Bairstow was described by the Wisden Cricketers' Almanack as "perhaps the only unequivocally popular man in Yorkshire", at a time when the fortunes of the county were hampered by in-fighting and its own regulations, which prevented it from fielding players born outside of the county. His years as captain of the county were, according to Derek Hodgson, "a series of uphill cavalry charges". Bairstow however helped the county in its sparse successes during his career, including the John Player League in 1983 and the Benson and Hedges Cup in 1987. He also led Yorkshire as captain (and man of the match) to a narrow defeat in a Benson and Hedges Cup semi-final against Warwickshire in 1984. His only List A hundred, in the same competition in 1981, did however come in a victory in an extraordinary game against Derbyshire, where he dominated an unbroken last-wicket stand of 80 with Mark Johnson to give Yorkshire an improbable one-wicket win.

He played only four Test matches for England, as he was behind Bob Taylor and later Paul Downton in the selectors' minds.

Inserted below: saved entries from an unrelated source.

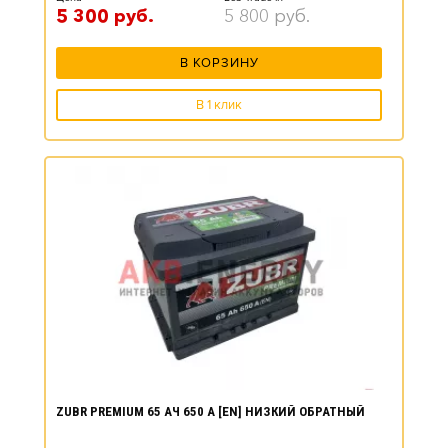
5 300
руб.
5 800
руб.
В КОРЗИНУ
В 1 клик
ZUBR PREMIUM 65 АЧ 650 А [EN] НИЗКИЙ ОБРАТНЫЙ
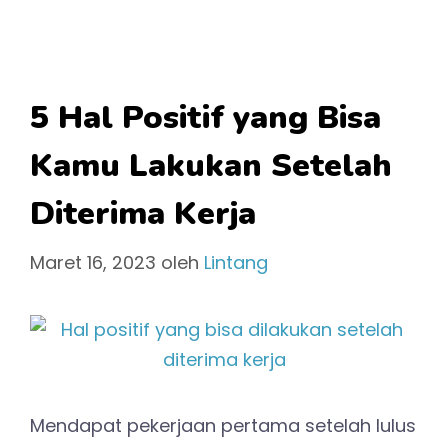
5 Hal Positif yang Bisa
Kamu Lakukan Setelah
Diterima Kerja
Maret 16, 2023
oleh
Lintang
Mendapat pekerjaan pertama setelah lulus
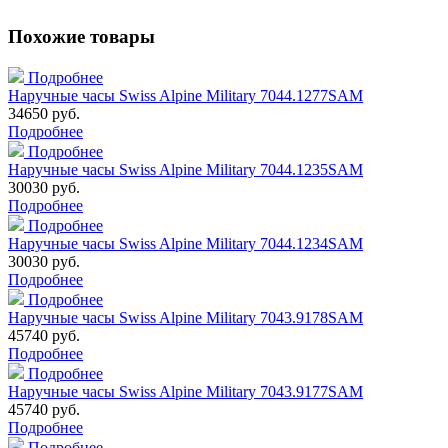
Похожие товары
Подробнее
Наручные часы Swiss Alpine Military 7044.1277SAM
34650 руб.
Подробнее
Подробнее
Наручные часы Swiss Alpine Military 7044.1235SAM
30030 руб.
Подробнее
Подробнее
Наручные часы Swiss Alpine Military 7044.1234SAM
30030 руб.
Подробнее
Подробнее
Наручные часы Swiss Alpine Military 7043.9178SAM
45740 руб.
Подробнее
Подробнее
Наручные часы Swiss Alpine Military 7043.9177SAM
45740 руб.
Подробнее
Подробнее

He made 59 (his highest Test score) on his debut, and in his second Test, on his home county ground, top-scored in the first innings with 40 as England salvaged a draw against the West Indies after initially collapsing. He had more opportunities in One Day Internationals on the strength of his batting in domestic cricket – he made ten first-class centuries – but consistently failed to break through, and never scored more than 23 in his twenty ODI innings. A highlight of his international career came in a One Day International at Sydney Cricket Ground in 1980. County colleague Graham Stevenson walked out to join Bairstow at the crease with 35 wanted from six overs. "Evening, lad," said Bairstow. "We can piss this." Which they did, securing an England victory by two wickets. The Wisden review of this tour observed: "England could not have been served better by their two wicket-keepers" (Bairstow and Taylor).

He played for Griqualand West, during the winters of 1976 and 1977, appearing rather surprisingly as a seam bowler on two occasions and taking 3–82 against Transvaal B. He took his career best first-class figures, 3-25, late on in his career, in a match (in which Richard Blakey was keeping wicket) against the MCC in 1987.

Bairstow appeared after retiring in a testimonial match at Trent Bridge for Derek Randall in 1993, playing for an England XI against an Australian XI, and was at the wicket (batting with Bob Taylor) when the match ended in a tie.

==Retirement and death==
After retirement from playing in 1990, Bairstow became a popular radio commentator. However, he engaged in arguments with the Yorkshire management, and also suffered from depression. In late 1997, Bairstow took an overdose of tablets, and although he survived, a few weeks later he hanged himself at his home in Marton-cum-Grafton, Yorkshire. The coroner in the case recorded an open verdict, saying that he was not convinced Bairstow had meant to kill himself.

==Family==
Bairstow had two sons, both of whom went on to play cricket professionally. His son from his first marriage, Andrew, played first-class cricket fleetingly for Derbyshire. His son from his second marriage, Jonny, currently plays as wicket-keeper and batsman for Yorkshire and formerly for England. Jonny's chosen squad number, 51, is a tribute to his father's birth year.